21 de novembro de 2024

A cor da pele ainda espanta

Foto: Ricardo Bufolin/CBG

“Geneticamente, somos todos iguais”

 No início de outubro do ano passado, as principais TVs e portais já tinham escancarado a imagem. Em seguida, foram os jornais que mostraram em suas primeiras páginas a foto de três ginastas negras no mesmo pódio da prova “individual geral” do Mundial de Ginástica Artística, na Antuérpia, Bélgica.

Espanto…

O feito das nortes-americanas Shilese Jones (ouro) e Simone Biles (bronze) e da brasileira Rebeca Andrade (prata) surpreendeu e se tornou notícia “valorizada” por serem atletas negras! Lamentavelmente, ainda convivemos com essa diferenciação da cor da pele… É preciso entender que as ginastas competiram entre iguais, isto é, são seres humanos, antes de tudo! Por quê transformar a cor da pele em notícia?

Questão social

Espanto seria se tivéssemos uma negra ou um negro num valorizado pódio do tênis internacional, ou no hipismo; um nadador ou nadadora, por exemplo, considerando-se o seletivo acesso aos clubes que essas modalidades impõem. O negro não está, também, nesses pódios porque foram “eliminados” por questões sociais e econômicas, mas não pela falta de capacidade de praticar essa ou aquela modalidade.

Pesquisa

A propósito desse tema, na mesma época da notícia esportiva, o biólogo, geneticista e estatístico norte-americano, Alan Templeton, divulgou o resultado de uma pesquisa em que comparou mais de oito mil pessoas de várias partes do mundo, entre elas índios ianomamis e xavantes do Brasil. Uma de suas conclusões diz que “as diferenças genéticas entre grupos das mais distintas etnias são insignificantes”. Disse mais: “Encontrar um índio brasileiro não miscigenado ou mesmo um alemão puro da raça ariana é tarefa quase impossível.

Classificação

Em entrevista à imprensa da Universidade Federal de Minas Gerais, Templeton afirmou:

“Curiosamente, foi aqui no Brasil que há mais de 20 anos eu senti – digo senti porque ainda não era algo científico, mas emocional mesmo – o quanto é arbitrária a divisão dos seres humanos em raças. Um professor da Universidade de São Paulo me contou que, numa viagem aos Estados Unidos, percebeu que lá, diferentemente do Brasil, as pessoas morenas ou pardas são consideradas negras.

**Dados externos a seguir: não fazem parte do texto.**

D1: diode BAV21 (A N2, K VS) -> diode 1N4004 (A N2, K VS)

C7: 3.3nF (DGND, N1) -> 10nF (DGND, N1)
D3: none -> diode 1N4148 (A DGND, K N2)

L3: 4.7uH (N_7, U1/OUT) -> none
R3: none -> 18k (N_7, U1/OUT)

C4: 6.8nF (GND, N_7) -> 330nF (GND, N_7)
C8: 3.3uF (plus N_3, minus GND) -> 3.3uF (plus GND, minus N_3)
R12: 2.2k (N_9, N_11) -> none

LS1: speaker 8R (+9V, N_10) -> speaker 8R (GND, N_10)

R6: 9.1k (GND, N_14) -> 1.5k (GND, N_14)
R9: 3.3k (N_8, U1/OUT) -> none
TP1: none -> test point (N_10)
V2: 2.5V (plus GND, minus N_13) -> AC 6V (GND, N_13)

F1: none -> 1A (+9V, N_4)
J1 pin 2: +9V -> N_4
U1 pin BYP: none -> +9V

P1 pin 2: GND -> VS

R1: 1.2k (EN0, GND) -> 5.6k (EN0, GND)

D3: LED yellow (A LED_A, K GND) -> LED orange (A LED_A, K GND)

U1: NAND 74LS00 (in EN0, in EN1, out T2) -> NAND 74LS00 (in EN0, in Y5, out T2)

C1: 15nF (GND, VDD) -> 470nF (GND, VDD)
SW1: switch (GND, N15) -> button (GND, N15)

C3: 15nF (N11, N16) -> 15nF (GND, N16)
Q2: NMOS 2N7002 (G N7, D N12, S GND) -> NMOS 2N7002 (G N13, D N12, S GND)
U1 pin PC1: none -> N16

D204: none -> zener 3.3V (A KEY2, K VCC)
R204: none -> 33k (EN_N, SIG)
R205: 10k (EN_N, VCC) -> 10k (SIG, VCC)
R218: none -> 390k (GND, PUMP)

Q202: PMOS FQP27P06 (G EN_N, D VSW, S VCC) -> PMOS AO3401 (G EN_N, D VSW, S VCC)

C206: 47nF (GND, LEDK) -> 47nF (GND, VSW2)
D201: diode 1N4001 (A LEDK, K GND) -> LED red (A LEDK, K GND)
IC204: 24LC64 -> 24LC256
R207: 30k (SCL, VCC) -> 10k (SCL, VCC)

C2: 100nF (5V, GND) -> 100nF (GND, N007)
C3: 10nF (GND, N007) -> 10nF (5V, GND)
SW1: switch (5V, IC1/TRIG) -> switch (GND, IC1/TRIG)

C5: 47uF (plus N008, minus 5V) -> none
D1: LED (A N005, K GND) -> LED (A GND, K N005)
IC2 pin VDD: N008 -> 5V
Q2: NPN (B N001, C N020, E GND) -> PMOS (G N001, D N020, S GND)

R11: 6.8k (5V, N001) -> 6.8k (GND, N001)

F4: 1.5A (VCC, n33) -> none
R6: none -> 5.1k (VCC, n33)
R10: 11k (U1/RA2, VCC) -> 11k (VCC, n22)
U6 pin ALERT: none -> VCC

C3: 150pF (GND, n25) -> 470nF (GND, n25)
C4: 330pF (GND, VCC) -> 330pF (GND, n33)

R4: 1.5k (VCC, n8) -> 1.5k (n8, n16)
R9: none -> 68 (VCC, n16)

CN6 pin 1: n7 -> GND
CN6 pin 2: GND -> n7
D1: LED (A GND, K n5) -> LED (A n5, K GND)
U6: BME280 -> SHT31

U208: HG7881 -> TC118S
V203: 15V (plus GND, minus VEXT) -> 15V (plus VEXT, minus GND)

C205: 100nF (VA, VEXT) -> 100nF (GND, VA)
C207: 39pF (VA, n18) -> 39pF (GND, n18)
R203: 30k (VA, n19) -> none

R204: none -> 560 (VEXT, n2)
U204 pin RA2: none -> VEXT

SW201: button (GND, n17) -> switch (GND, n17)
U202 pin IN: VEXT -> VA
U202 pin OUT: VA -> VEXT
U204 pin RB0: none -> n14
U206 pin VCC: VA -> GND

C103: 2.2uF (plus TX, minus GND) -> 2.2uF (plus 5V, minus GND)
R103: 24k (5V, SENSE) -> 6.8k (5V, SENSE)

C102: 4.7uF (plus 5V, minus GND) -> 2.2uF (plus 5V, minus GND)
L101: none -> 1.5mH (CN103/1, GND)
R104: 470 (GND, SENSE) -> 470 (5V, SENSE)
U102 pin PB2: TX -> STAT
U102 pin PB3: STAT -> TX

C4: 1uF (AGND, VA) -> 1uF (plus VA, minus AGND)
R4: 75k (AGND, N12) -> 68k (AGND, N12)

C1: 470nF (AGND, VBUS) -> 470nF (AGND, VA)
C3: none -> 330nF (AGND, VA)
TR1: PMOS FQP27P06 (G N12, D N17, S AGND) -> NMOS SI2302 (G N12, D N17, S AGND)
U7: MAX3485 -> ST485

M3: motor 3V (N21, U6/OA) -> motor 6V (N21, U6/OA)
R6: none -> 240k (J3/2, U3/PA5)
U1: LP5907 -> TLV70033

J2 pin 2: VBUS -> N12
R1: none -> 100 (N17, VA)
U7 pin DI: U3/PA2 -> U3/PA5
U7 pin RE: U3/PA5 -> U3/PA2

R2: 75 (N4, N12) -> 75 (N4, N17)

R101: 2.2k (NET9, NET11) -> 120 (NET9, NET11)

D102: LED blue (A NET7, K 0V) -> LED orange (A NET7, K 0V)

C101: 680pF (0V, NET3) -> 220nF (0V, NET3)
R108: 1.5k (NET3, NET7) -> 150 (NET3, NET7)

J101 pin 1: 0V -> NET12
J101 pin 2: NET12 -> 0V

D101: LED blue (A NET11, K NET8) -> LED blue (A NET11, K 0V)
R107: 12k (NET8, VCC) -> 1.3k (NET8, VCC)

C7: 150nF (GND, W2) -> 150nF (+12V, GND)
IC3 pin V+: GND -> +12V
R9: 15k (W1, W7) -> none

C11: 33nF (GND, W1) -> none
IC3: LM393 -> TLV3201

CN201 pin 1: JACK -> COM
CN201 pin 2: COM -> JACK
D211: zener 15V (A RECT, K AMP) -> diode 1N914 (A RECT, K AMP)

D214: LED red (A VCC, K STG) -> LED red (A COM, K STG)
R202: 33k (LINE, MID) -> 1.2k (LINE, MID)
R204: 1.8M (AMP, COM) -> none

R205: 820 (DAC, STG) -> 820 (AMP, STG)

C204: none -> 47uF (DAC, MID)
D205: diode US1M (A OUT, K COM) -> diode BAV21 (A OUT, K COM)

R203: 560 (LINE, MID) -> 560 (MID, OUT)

Foi aí que comecei a compreender que a classificação de pessoas em raças é feita a partir de uma vivência cultural.

Questão cultural

Ainda segundo o pesquisador norte-americano, “a definição de negro, para o brasileiro, é diferente daquela usada por quem mora no Alaska. O conceito de raça, ao contrário do que se acredita, não é biológico, mas cultural. Foi quando o repórter quis saber: “Se não existem raças, porque um negro norte-americano é tão diferente de um japonês ou de um índio maxacali? – indagou o repórter.

Explicação

Os genes, unidades que carregam todas as informações sobre o organismo de um ser humano, determinam as características físicas. Mas as partículas que definem a cor do cabelo ou o formato do rosto são tão poucas que perdem seu significado quando comparadas ao número total de genes. A cor da pele de uma pessoa pode representar uma adaptação biológica a certas condições geográficas ao longo de sua evolução. Na região de origem dos negros, por exemplo, o sol é bastante forte. Como o excesso de energia solar prejudica o organismo, a cor negra protege a pele contra os raios nocivos”. E concluiu Alan Templeton:

“Não importa se há diferenças na cor da pele, nas feições do rosto, na estatura ou origem geográfica. Geneticamente, somos todos iguais”.

 Todos são iguais

Seja por preceito religioso – “todos são filhos de Deus” – seja por direito constitucional – “todos são iguais perante a lei” –  a cor da pele entre brancos e negros ainda sustenta discussões que não se pode mais aceitar. Três atletas negras estarem no mesmo pódio é tão normal quanto três brancos recebendo medalhas. A valorização da notícia baseada na cor indigna.

Oportunidades

O resultado da ginasta brasileira, especificamente, não é “milagre”. Deve-se, principalmente, à oportunidade que teve de frequentar projetos sociais de órgãos públicos em comunidades carentes. Da mesma forma que já ocorreu com atletas do judô, da canoagem, do boxe e do atletismo, por exemplo. Mas esses projetos não se repetem no tênis, na natação, no hipismo, surfe… ainda reservados à elite social. Essa é a questão. Esse é o debate.